Dengan demikian, ketakutan akan kegagalan serta dorongan untuk sukses dapat
mendorong individu untuk terlibat dalam kejahatan kerah putih. Memang, takut
gagal mungkin menjadi penyebab motivasi yang unik dari kejahatan kerah putih.

Ringkasan
Terlepas dari perbedaan mereka, teori-teori yang diulas di atas berbagi
satu hal bersama. Mereka semua fokus dalam beberapa cara pada motivasi pelaku
karena melakukan kejahatan kerah putih atau beberapa aspek pribadinya situasi
atau kondisi psikologis. Sutherland menekankan budaya norma dan sikap yang
berlaku dalam dunia bisnis. Bisnis eksekutif diindoktrinasi dengan norma-norma
dan sikap dan datang melihat perilaku ilegal sebagai bagian yang dapat diterima
dan perlu dilakukan bisnis. Teori Anomie berfokus pada penekanan budaya yang
meluas pada kompetisi dan kesuksesan materi. Penekanan budaya ini mendorong
eksekutif bisnis individu dan organisasi mereka untuk terus-menerus mencari
menemukan cara-cara inovatif, seringkali ilegal, untuk maju dan tetap di depan.

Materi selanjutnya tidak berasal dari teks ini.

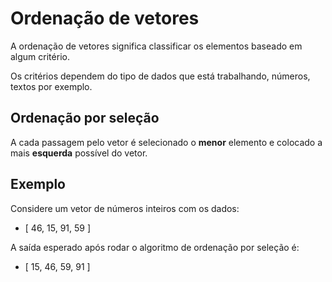 # Ordenação de vetores

A ordenação de vetores significa classificar os elementos baseado em algum critério.

Os critérios dependem do tipo de dados que está trabalhando, números, textos por exemplo.


## Ordenação por seleção

A cada passagem pelo vetor é selecionado o **menor** elemento e colocado a mais **esquerda** possível do vetor.

## Exemplo

Considere um vetor de números inteiros com os dados: 
- [ 46, 15, 91, 59 ]

A saída esperado após rodar o algoritmo de ordenação por seleção é:
- [ 15, 46, 59, 91 ]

Rasional teori pilihan mengarahkan perhatian pada kalkulus pelaku tentang biaya
dan manfaat dari perilaku ilegal versus legal. Diasumsikan bahwa setiap orang,
termasuk pelaku kerah putih, termotivasi untuk bertindak sesuai dengan apa yang
mereka anggap sebagai kepentingan terbaik mereka.Meskipun teori kontrol tidak
mengandaikan bahwa segala jenis motivasi khusus terlibat dalam kejahatan kerah
putih, mereka, bagaimanapun, menarik perhatian dengan situasi pribadi pelaku
atau susunan psikologisnya.Ikatan sosial yang lemah dari pelaku atau kurangnya
pengendalian dirilah yang menyebabkan menyinggung. Teori terintegrasi
menggabungkan fitur dari teori yang berbeda tetapi dengan tujuan keseluruhan
yang sama untuk menjelaskan mengapa orang melanggar hukum. Jadi, dalam
semua teori ini, fokusnya sangat kuat pada pelaku dan faktor-faktor yang
mendorong atau menarik mereka ke arah pelanggaran.

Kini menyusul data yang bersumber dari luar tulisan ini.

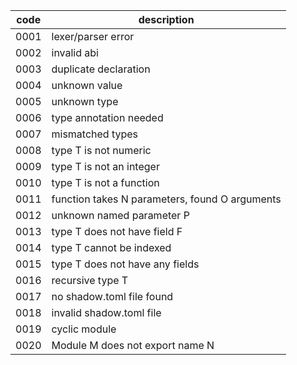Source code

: | code | description                                    |
| ---- | ---------------------------------------------- |
| 0001 | lexer/parser error                             |
| 0002 | invalid abi                                    |
| 0003 | duplicate declaration                          |
| 0004 | unknown value                                  |
| 0005 | unknown type                                   |
| 0006 | type annotation needed                         |
| 0007 | mismatched types                               |
| 0008 | type T is not numeric                          |
| 0009 | type T is not an integer                       |
| 0010 | type T is not a function                       |
| 0011 | function takes N parameters, found O arguments |
| 0012 | unknown named parameter P                      |
| 0013 | type T does not have field F                   |
| 0014 | type T cannot be indexed                       |
| 0015 | type T does not have any fields                |
| 0016 | recursive type T                               |
| 0017 | no shadow.toml file found                      |
| 0018 | invalid shadow.toml file                       |
| 0019 | cyclic module                                  |
| 0020 | Module M does not export name N                |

Berfokus pada pelanggar, tentu saja, sangat tepat. Memang, itu telah
menjadi praktik standar sepanjang sejarah kriminologi. Kita perlu memahami apa
yang menyebabkan beberapa orang melanggar hukum sementara lain sesuai
dengan tuntutannya. Namun, motivasi atau pribadi karakteristik itu sendiri tidak
menjelaskan mengapa pelanggar melanggar hukum pada suatu waktu tetapi tidak
pada waktu lain, atau di suatu tempat tetapi tidak pada tempat lain. Di dalam
dengan kata lain, motivasi dan karakteristik pribadi pelaku tidak dapat
menjelaskan mengapa mereka melakukan kejahatan tertentu pada waktu tertentu
dan tempat. Ada faktor lain yang ikut bermain, dan faktor itu adalah ada atau tidak
adanya peluang kriminal.
Tanpa semacam peluang kriminal, bahkan yang paling biasa kriminal
karir tidak dapat melakukan kejahatan. Perampok bank tidak bisa merampok bank
jika tidak ada bank yang tersedia, dan penggelapan bank tidak dapat
menggelapkan jika mereka tidak memiliki pekerjaan di bank. Bank memberikan
peluang untuk keduanya perampok bank dan penggelapan bank. Dengan
demikian, untuk memahami kejahatan diperlukan analisis dari kedua pelaku dan
peluang mereka. Di bab berikutnya, kami mengambil topik peluang kriminal
kerah putih.
Tentu saja, kami bukan orang pertama yang menyadari bahwa peluang
memainkan peran peran dalam pelanggaran kerah putih. Semua pendekatan
teoretis yang kami telah dibahas dalam bab ini memiliki sesuatu untuk dikatakan
tentang peluang,tetapi pendekatan terhadap peluang lebih luas dan kurang
terfokus daripada yang dianjurkan di sini. Misalnya, Coleman secara eksplisit
memasukkan peluang ke dalam teorinya tetapi, baginya, peluang adalah
ditemukan dalam struktur kapitalisme dan tidak begitu banyak dalam detail
karakteristik industri dan pekerjaan.